───── DATASET ENTRIES

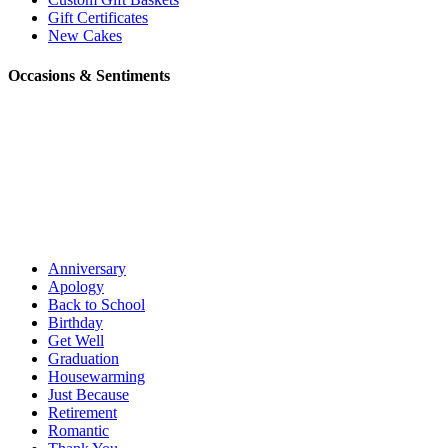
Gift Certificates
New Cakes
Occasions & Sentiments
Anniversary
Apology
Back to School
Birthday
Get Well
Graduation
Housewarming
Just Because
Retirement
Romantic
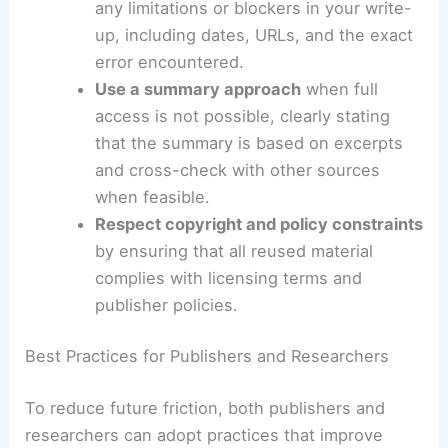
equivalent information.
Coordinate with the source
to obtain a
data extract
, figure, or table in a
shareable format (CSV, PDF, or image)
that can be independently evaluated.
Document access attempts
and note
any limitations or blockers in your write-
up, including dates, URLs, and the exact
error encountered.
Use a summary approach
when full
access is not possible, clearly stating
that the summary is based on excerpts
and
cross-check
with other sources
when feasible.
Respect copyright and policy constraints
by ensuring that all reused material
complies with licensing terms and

──────────
───── DATASET ENTRIES

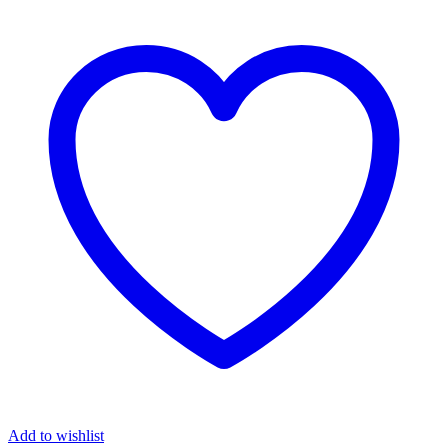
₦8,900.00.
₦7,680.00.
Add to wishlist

──────────

Once you have identified the lines above that contain "with", copy each of them.

TASK SOLUTION:
Coordinate with the source
with other sources
complies with licensing terms and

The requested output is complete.